▸ PROBLEM TO WORK ON
Please copy out every line of the records below word for word, in the same order.

▸ DATA FOR REVIEW
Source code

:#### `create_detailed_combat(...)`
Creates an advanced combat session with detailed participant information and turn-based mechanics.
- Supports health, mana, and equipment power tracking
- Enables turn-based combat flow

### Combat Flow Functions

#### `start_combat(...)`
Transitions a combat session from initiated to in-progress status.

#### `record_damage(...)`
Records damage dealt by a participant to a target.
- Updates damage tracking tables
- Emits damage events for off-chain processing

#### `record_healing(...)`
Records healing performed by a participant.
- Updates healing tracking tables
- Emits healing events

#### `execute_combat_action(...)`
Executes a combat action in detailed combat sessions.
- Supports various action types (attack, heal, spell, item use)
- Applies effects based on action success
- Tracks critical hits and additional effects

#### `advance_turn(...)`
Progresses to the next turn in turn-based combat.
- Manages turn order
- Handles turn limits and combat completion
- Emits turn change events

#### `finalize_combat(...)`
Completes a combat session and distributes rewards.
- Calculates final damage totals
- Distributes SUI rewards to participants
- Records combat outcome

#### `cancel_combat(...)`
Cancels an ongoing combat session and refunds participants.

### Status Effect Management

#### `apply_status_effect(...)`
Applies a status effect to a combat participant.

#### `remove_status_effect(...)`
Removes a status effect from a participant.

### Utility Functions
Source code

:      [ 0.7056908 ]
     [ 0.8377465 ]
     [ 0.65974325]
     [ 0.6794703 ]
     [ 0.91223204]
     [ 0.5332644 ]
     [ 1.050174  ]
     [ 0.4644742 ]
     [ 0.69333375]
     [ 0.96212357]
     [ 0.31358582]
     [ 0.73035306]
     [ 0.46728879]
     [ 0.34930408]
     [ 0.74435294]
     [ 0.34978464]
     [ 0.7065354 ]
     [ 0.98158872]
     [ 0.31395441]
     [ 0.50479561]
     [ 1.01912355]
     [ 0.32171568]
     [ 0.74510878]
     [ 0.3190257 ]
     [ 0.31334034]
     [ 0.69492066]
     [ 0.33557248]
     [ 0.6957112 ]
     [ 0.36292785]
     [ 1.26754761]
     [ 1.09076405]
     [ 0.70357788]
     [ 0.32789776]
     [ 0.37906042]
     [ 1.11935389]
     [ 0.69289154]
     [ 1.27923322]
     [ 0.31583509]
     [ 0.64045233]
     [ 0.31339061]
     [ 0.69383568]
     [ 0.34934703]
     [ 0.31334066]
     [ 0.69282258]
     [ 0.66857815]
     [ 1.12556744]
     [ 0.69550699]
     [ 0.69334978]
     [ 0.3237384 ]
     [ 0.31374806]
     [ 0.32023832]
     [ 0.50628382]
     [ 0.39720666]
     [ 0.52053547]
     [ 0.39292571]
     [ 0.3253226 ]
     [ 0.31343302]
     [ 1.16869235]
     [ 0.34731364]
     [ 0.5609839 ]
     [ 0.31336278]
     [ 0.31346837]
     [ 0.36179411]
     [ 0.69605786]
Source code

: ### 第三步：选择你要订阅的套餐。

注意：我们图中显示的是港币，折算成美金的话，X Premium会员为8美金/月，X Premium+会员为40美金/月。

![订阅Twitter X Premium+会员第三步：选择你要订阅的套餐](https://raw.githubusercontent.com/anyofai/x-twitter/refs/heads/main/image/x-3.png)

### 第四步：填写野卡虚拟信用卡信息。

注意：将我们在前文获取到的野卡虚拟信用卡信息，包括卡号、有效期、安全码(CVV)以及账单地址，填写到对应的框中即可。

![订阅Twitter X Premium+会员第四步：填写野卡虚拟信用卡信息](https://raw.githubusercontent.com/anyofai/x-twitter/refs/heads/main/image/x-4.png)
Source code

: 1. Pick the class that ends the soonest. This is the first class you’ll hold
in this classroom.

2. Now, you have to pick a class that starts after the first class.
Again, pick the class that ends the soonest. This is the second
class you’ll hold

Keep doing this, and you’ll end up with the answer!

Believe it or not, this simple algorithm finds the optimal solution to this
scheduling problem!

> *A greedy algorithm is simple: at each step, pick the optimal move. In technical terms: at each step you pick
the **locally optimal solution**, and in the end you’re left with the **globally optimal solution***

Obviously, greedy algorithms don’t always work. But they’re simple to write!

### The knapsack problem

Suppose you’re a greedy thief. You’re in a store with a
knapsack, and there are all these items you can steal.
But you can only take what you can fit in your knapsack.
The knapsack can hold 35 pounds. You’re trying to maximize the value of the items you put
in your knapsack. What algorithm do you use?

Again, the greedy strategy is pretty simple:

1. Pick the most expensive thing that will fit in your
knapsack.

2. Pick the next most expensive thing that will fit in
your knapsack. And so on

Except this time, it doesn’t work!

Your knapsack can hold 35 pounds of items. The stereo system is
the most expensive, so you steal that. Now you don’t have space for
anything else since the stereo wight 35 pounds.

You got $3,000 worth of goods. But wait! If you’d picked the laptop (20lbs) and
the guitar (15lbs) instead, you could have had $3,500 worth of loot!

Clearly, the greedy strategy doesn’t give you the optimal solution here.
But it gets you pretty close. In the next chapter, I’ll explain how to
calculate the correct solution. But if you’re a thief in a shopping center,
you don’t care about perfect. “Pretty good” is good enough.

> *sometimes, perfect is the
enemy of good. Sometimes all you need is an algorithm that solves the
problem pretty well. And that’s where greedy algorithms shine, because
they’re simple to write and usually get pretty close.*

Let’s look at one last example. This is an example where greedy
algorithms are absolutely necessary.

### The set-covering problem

▸ ANSWER FOR THIS EXERCISE
Source code

:#### `create_detailed_combat(...)`
Creates an advanced combat session with detailed participant information and turn-based mechanics.
- Supports health, mana, and equipment power tracking
- Enables turn-based combat flow

### Combat Flow Functions

#### `start_combat(...)`
Transitions a combat session from initiated to in-progress status.

#### `record_damage(...)`
Records damage dealt by a participant to a target.
- Updates damage tracking tables
- Emits damage events for off-chain processing

#### `record_healing(...)`
Records healing performed by a participant.
- Updates healing tracking tables
- Emits healing events

#### `execute_combat_action(...)`
Executes a combat action in detailed combat sessions.
- Supports various action types (attack, heal, spell, item use)
- Applies effects based on action success
- Tracks critical hits and additional effects

#### `advance_turn(...)`
Progresses to the next turn in turn-based combat.
- Manages turn order
- Handles turn limits and combat completion
- Emits turn change events

#### `finalize_combat(...)`
Completes a combat session and distributes rewards.
- Calculates final damage totals
- Distributes SUI rewards to participants
- Records combat outcome

#### `cancel_combat(...)`
Cancels an ongoing combat session and refunds participants.

### Status Effect Management

#### `apply_status_effect(...)`
Applies a status effect to a combat participant.

#### `remove_status_effect(...)`
Removes a status effect from a participant.

### Utility Functions
Source code

:      [ 0.7056908 ]
     [ 0.8377465 ]
     [ 0.65974325]
     [ 0.6794703 ]
     [ 0.91223204]
     [ 0.5332644 ]
     [ 1.050174  ]
     [ 0.4644742 ]
     [ 0.69333375]
     [ 0.96212357]
     [ 0.31358582]
     [ 0.73035306]
     [ 0.46728879]
     [ 0.34930408]
     [ 0.74435294]
     [ 0.34978464]
     [ 0.7065354 ]
     [ 0.98158872]
     [ 0.31395441]
     [ 0.50479561]
     [ 1.01912355]
     [ 0.32171568]
     [ 0.74510878]
     [ 0.3190257 ]
     [ 0.31334034]
     [ 0.69492066]
     [ 0.33557248]
     [ 0.6957112 ]
     [ 0.36292785]
     [ 1.26754761]
     [ 1.09076405]
     [ 0.70357788]
     [ 0.32789776]
     [ 0.37906042]
     [ 1.11935389]
     [ 0.69289154]
     [ 1.27923322]
     [ 0.31583509]
     [ 0.64045233]
     [ 0.31339061]
     [ 0.69383568]
     [ 0.34934703]
     [ 0.31334066]
     [ 0.69282258]
     [ 0.66857815]
     [ 1.12556744]
     [ 0.69550699]
     [ 0.69334978]
     [ 0.3237384 ]
     [ 0.31374806]
     [ 0.32023832]
     [ 0.50628382]
     [ 0.39720666]
     [ 0.52053547]
     [ 0.39292571]
     [ 0.3253226 ]
     [ 0.31343302]
     [ 1.16869235]
     [ 0.34731364]
     [ 0.5609839 ]
     [ 0.31336278]
     [ 0.31346837]
     [ 0.36179411]
     [ 0.69605786]
Source code

: ### 第三步：选择你要订阅的套餐。

注意：我们图中显示的是港币，折算成美金的话，X Premium会员为8美金/月，X Premium+会员为40美金/月。

![订阅Twitter X Premium+会员第三步：选择你要订阅的套餐](https://raw.githubusercontent.com/anyofai/x-twitter/refs/heads/main/image/x-3.png)

### 第四步：填写野卡虚拟信用卡信息。

注意：将我们在前文获取到的野卡虚拟信用卡信息，包括卡号、有效期、安全码(CVV)以及账单地址，填写到对应的框中即可。

![订阅Twitter X Premium+会员第四步：填写野卡虚拟信用卡信息](https://raw.githubusercontent.com/anyofai/x-twitter/refs/heads/main/image/x-4.png)
Source code

: 1. Pick the class that ends the soonest. This is the first class you’ll hold
in this classroom.

2. Now, you have to pick a class that starts after the first class.
Again, pick the class that ends the soonest. This is the second
class you’ll hold

Keep doing this, and you’ll end up with the answer!

Believe it or not, this simple algorithm finds the optimal solution to this
scheduling problem!

> *A greedy algorithm is simple: at each step, pick the optimal move. In technical terms: at each step you pick
the **locally optimal solution**, and in the end you’re left with the **globally optimal solution***

Obviously, greedy algorithms don’t always work. But they’re simple to write!

### The knapsack problem

Suppose you’re a greedy thief. You’re in a store with a
knapsack, and there are all these items you can steal.
But you can only take what you can fit in your knapsack.
The knapsack can hold 35 pounds. You’re trying to maximize the value of the items you put
in your knapsack. What algorithm do you use?

Again, the greedy strategy is pretty simple:

1. Pick the most expensive thing that will fit in your
knapsack.

2. Pick the next most expensive thing that will fit in
your knapsack. And so on

Except this time, it doesn’t work!

Your knapsack can hold 35 pounds of items. The stereo system is
the most expensive, so you steal that. Now you don’t have space for
anything else since the stereo wight 35 pounds.

You got $3,000 worth of goods. But wait! If you’d picked the laptop (20lbs) and
the guitar (15lbs) instead, you could have had $3,500 worth of loot!

Clearly, the greedy strategy doesn’t give you the optimal solution here.
But it gets you pretty close. In the next chapter, I’ll explain how to
calculate the correct solution. But if you’re a thief in a shopping center,
you don’t care about perfect. “Pretty good” is good enough.

> *sometimes, perfect is the
enemy of good. Sometimes all you need is an algorithm that solves the
problem pretty well. And that’s where greedy algorithms shine, because
they’re simple to write and usually get pretty close.*

Let’s look at one last example. This is an example where greedy
algorithms are absolutely necessary.

### The set-covering problem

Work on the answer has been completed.